Exercises:
1. Retype the passage of the Ruffus implementation notes from "N.B. Remember to" up to and including "and tox etc.", with no changes.
2. Extend the Ruffus implementation notes with new material that follows on from their final line.

Text block:
★ ★ ★ ★ ★
Implementation Tips

Release

tag git with, for example:

git tag -a v2.5RC -m "Version 2.5 Release Candidate"

dbdict.py

This is an sqlite backed dictionary originally written by Jacob Sondergaard and contributed by Jake Biesinger who added automatic pickling of python objects.

The pickling code was refactored out by Leo Goodstadt into separate functions as part of the preparation to make Ruffus python3 ready.

Python original saved (pickled) objects as 7 bit ASCII strings. Later formats (protocol = -1 is the latest format) uses 8 bit strings and are rather more efficient.

These then need to be saved as BLOBs to sqlite3 rather than normal strings. We can signal this by wrapping the pickled string in a object providing a “buffer interface”. This is buffer in python2.6/2.7 and memoryview in python3.

http://bugs.python.org/issue7723 suggests there is no portable python2/3 way to write blobs to Sqlite without these two incompatible wrappers. This would require conditional compilation:

if sys.hexversion >= 0x03000000:
    value = memoryview(pickle.dumps(value, protocol = -1))
else:
    value = buffer(pickle.dumps(value, protocol = -1))

Despite the discussion on the bug report, sqlite3.Binary seems to work. We shall see if this is portable to python3.

how to write new decorators

New placeholder class. E.g. for @new_deco

class new_deco(task_decorator):
    pass

Add to list of action names and ids:

action_names = ["unspecified",
                ...
                "task_new_deco",

action_task_new_deco     =  15

Add function:

def task_transform (self, orig_args):

Add documentation to:

  • decorators/NEW_DECORATOR.rst
  • decorators/decorators.rst
  • _templates/layout.html
  • manual

Implementation notes

N.B. Remember to cite Jake Biesinger and see if he is interested to be a co-author if we ever resubmit the drastically changed version... He contributed checkpointing, travis and tox etc.

Ctrl-C handling

Pressing Ctrl-C left dangling process in Ruffus 2.4 because KeyboardInterrupt does not play nice with python multiprocessing.Pool See http://stackoverflow.com/questions/1408356/keyboard-interrupts-with-pythons-multiprocessing-pool/1408476#1408476

http://bryceboe.com/2012/02/14/python-multiprocessing-pool-and-keyboardinterrupt-revisited/ provides a reimplementation of Pool which however only works when you have a fixed number of jobs which should then run in parallel to completion. Ruffus is considerably more complicated because we have a variable number of jobs completing and being submitted into the job queue at any one time. Think of tasks stalling waiting for the dependent tasks to complete and then all the jobs of the task being released onto the queue

The solution is

  1. Use a timeout parameter when using IMapIterator.next(timeout=None) to iterate through pool.imap_unordered because only timed condition s can be interruptible by signals...!!
  2. This involves rewriting the for loop manually as a while loop
  3. We use a timeout of 99999999, i.e. 3 years, which should be enough for any job to complete...
  4. Googling after the fact, it looks like the galaxy guys (cool dudes or what) have written similar code
  5. next() for normal iterators do not take timeout as an extra parameter so we have to wrap next in a conditional :-(. The galaxy guys do a shim around next() but that is as much obsfucation as a simple if...
★ ★ ★ ★ ★
Record excerpts:

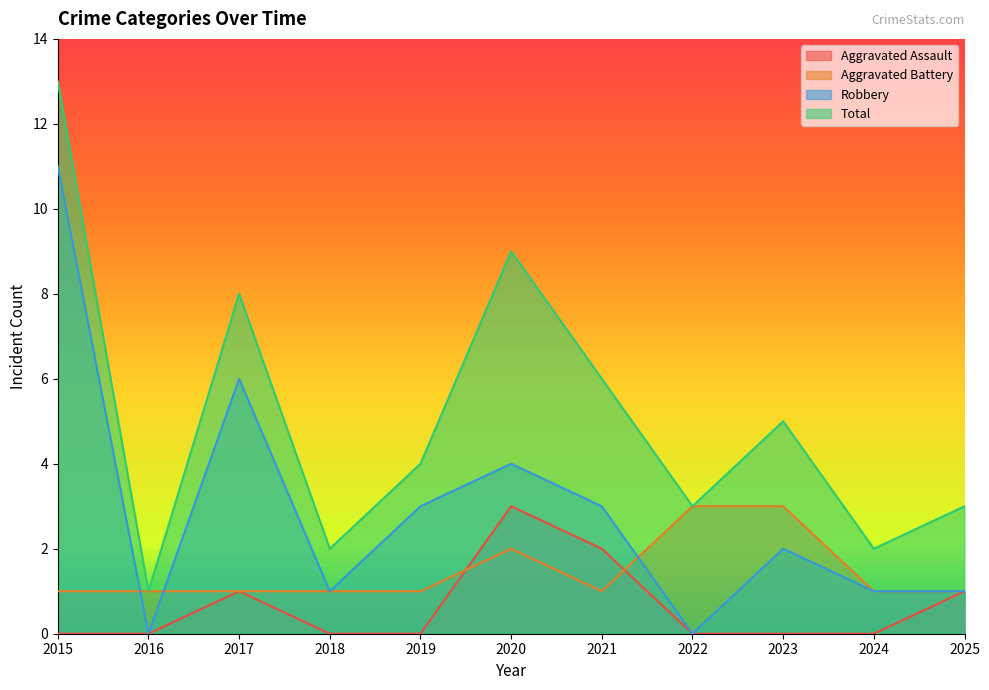

True or false: Robbery and Total intersect in this chart.

False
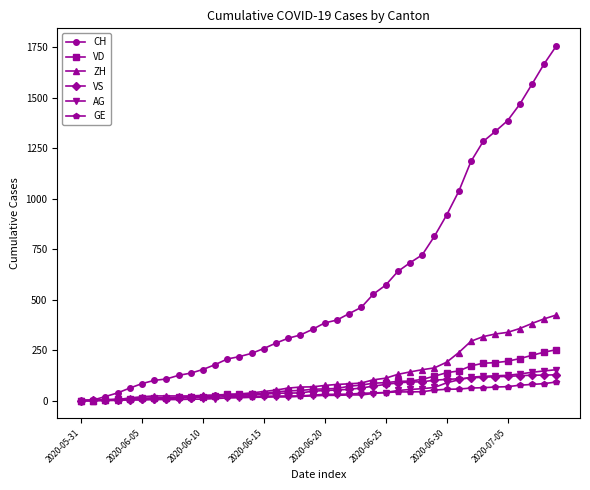

What is the maximum value for GE?

92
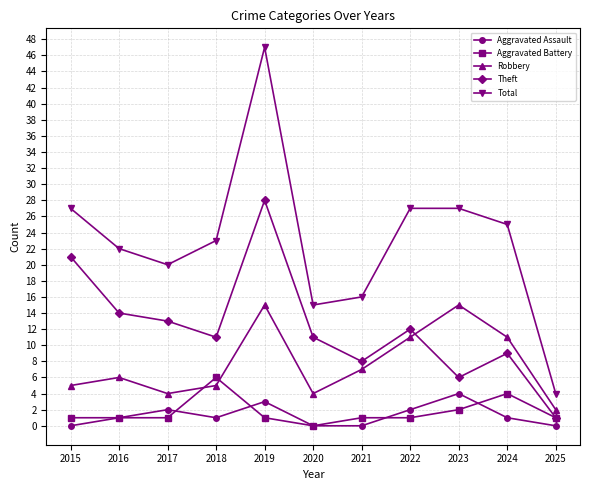

Where does the Total series first go above 23?

2015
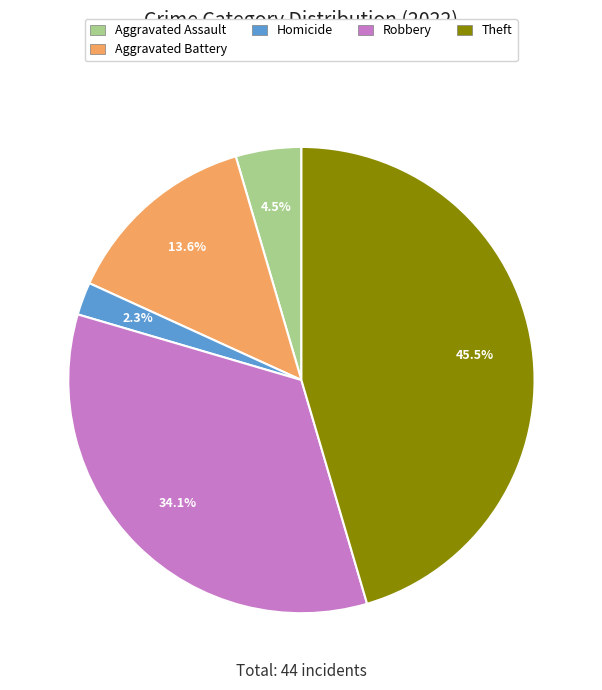

Is there any slice that represents more than half of the pie?

No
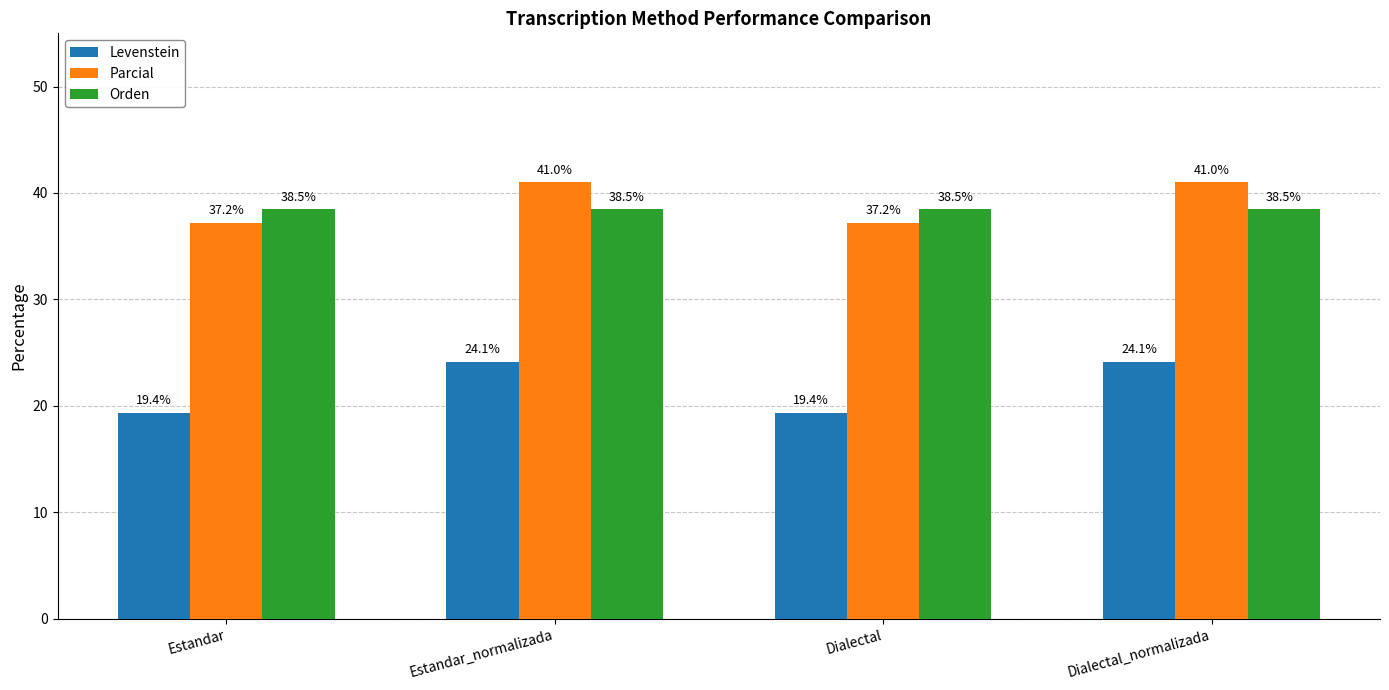

True or false: Parcial has a value of 62.9 at Dialectal_normalizada.

False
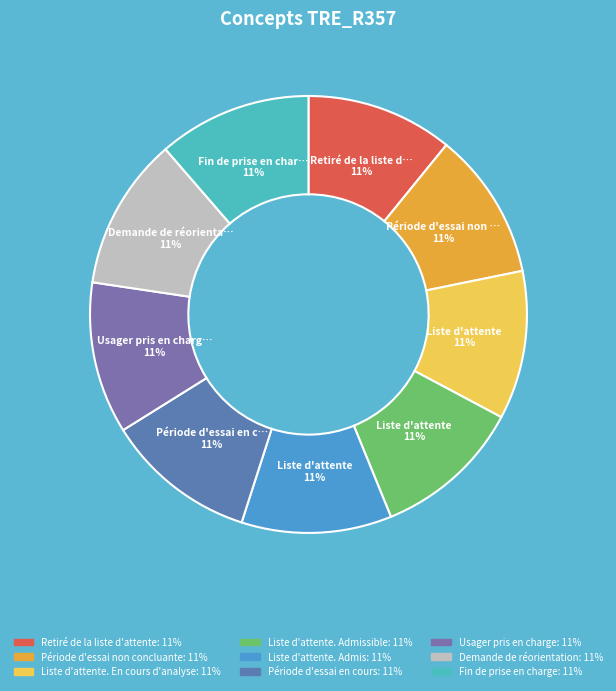

How many segments does this pie chart have?

9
★ ★ ★ ★ ★
Answers to the tasks:
1.
N.B. Remember to cite Jake Biesinger and see if he is interested to be a co-author if we ever resubmit the drastically changed version... He contributed checkpointing, travis and tox etc.

2.
  6. After jobs are interrupted by a signal, we rethrow with our own exception because we want something that inherits from Exception unlike KeyboardInterrupt
  7. When a signal happens, we need to immediately stop feed_job_params_to_process_pool() from sending more parameters into the job queue (parameter_q) We use a proxy to a multiprocessing.Event (via syncmanager.Event()). When death_event is set, all further processing stops...
  8. We also signal that all jobs should finish by putting all_tasks_complete() into parameter_q but only death_event prevents jobs already in the queue from going through
  9. Ater signalling, some of the child processes appear to be dead by the time we start cleaning up. pool.terminate() sometimes tries and fails to re-connect to the the death_event proxy via sockets and throws an exception. We should really figure out a better solution but in the meantime wrapping it in a try / except allows a clean exit.
  10. If a vanilla exception is raised without multiprocessing running, we still need to first save the exception in job_errors (even if it is just one) before cleaning up, because the cleaning up process may lead to further (ignored) exceptions which would overwrite the current exception when we need to rethrow it

Exceptions thrown in the middle of a multiprocessing / multithreading job appear to be handled gracefully.

For drmaa jobs, qdel may still be necessary.

Python3 compatability

Required extensive changes especially in unit test code.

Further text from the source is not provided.